Mayor Mohammed Zaman, in collaboration with Near Neighbours, hosted an interfaith event on Thursday 15 November at Rochdale Town Hall in celebration of Interfaith Week, which is acknowledged nationally.

This event was held with the aim of bringing people together from different faiths, ethnic communities and backgrounds in Rochdale. Attendees from round the borough ranged from businesses, youth groups, faith communities, community and voluntary organisations, representatives from Greater Manchester Police, students from Rochdale Sixth Form College and Principal, Richard Ronksley, Rochdale Multi-Faith Partnership and Rochdale Community Partnership.

Guests were prompted to have conversations on the challenges they face in their neighbourhoods before making pledges to see how they could collectively come together and make a positive change.

This was followed by ‘Round Table Discussions’ on how they could build better relationships and a sense of community where they live and work and what faith groups could do to help their progress.

Mayor Zaman said: “I am very pleased we have been able to organise something during Interfaith Week, which is widely celebrated in the UK as it brings many people together. Hopefully this event has helped individuals develop a better understanding of one another as they share ideas and information and work together to promote unity.

“Thank you to all that attended and Samra Kanwal from Near Neighbours for collaborating with me on this event.”

Samra Kanwal, Near Neighbour Coordinator for Greater Manchester, said: “A lot of effort has been put in to bring people together for this event. We particularly wanted to include women and young people and it is nice to see everyone enjoying their time together.”

Reverend Mark Coleman, Vicar of St Chad’s and St Mary’s in the Baum, said: “Rochdale is blessed with depths of faiths and communities. There are many individuals who care about interfaith and seek to build on foundations of trust. Rochdale is a great place to live.”

Imam Hassanat of Bilal Mosque said: “Today has been a good get together to share the best of Rochdale and use collective experiences to enhance the good work that is already in place. I am glad to see Rochdale celebrate all kinds of faith.”

Councillor Janet Emsley said: “There is such a variety of people within one place, illustrating diversity within the borough and how we are keen to work together for one community. I am particularly pleased to see young people involved.”

Tahir Mahmood, Chair of Rochdale Council of Mosques, said: “The most important thing regarding any faith is the regard for humanity. Faith is not just about praying or a belief, it is about how we interact with one another. This event is about working on kindness, cohesion and harmony that will bring out the peace we need in our communities.”

Nicky T Iginla, representing Caring and Sharing based at St Mary’s in the Baum, said: “This event has been lovely. It is what we have been looking for and allowed us to integrate with others that we may never have met. The communities here are filled with love. This is the first interfaith event I have attended in Rochdale but hopefully it will not be the last.”

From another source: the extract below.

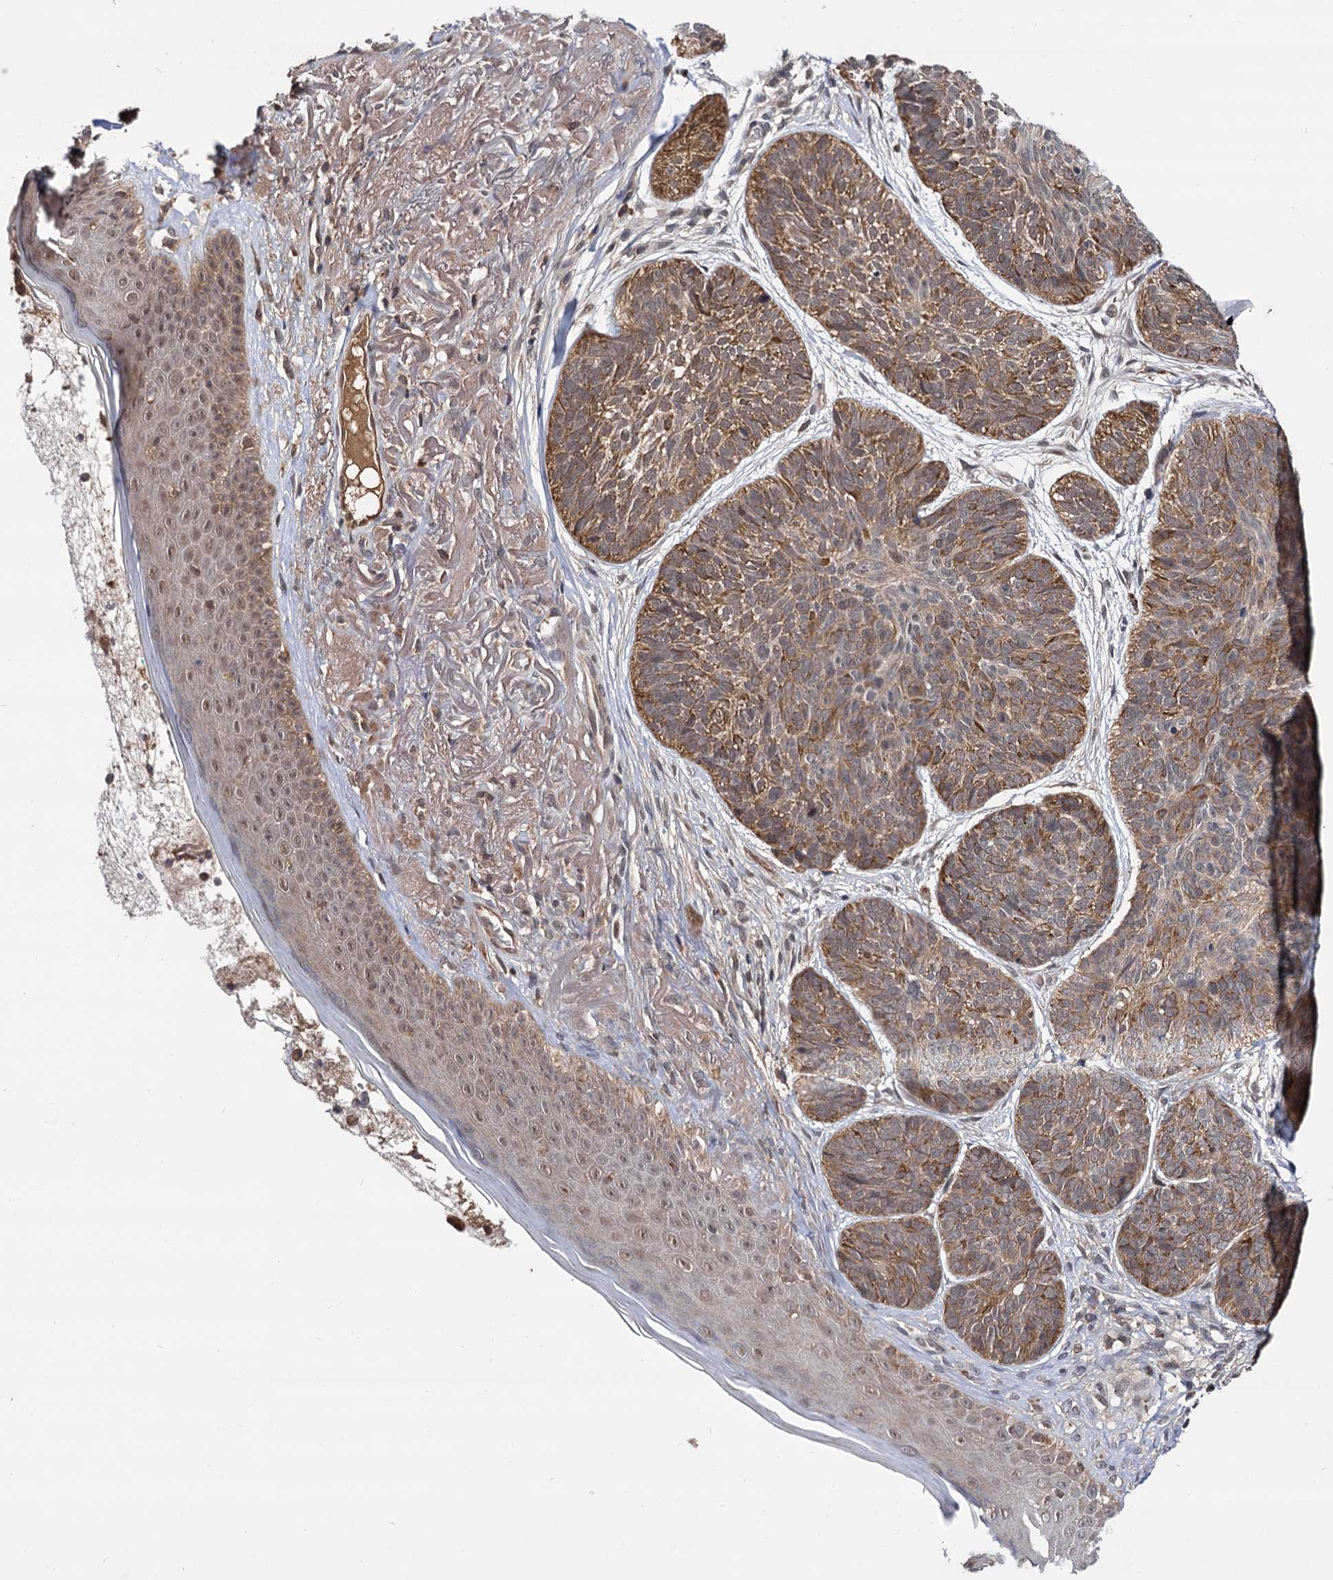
{"staining": {"intensity": "moderate", "quantity": ">75%", "location": "cytoplasmic/membranous"}, "tissue": "skin cancer", "cell_type": "Tumor cells", "image_type": "cancer", "snomed": [{"axis": "morphology", "description": "Normal tissue, NOS"}, {"axis": "morphology", "description": "Basal cell carcinoma"}, {"axis": "topography", "description": "Skin"}], "caption": "IHC of human skin cancer exhibits medium levels of moderate cytoplasmic/membranous positivity in about >75% of tumor cells. Immunohistochemistry (ihc) stains the protein of interest in brown and the nuclei are stained blue.", "gene": "MICAL2", "patient": {"sex": "male", "age": 66}}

Interfaith Week is led in England by the Inter Faith Network for the UK, who aim to strengthen interfaith relations, increase awareness of different and distinct faith communities in the UK and increase understanding between people of both religious and non-religious beliefs.

Near Neighbours was the perfect partner for this event as the group also aims to bring people together that are religiously and ethnically diverse, so that they can get to know each other better, build relationships of trust, and collaborate together on initiatives that improve the local community they live in.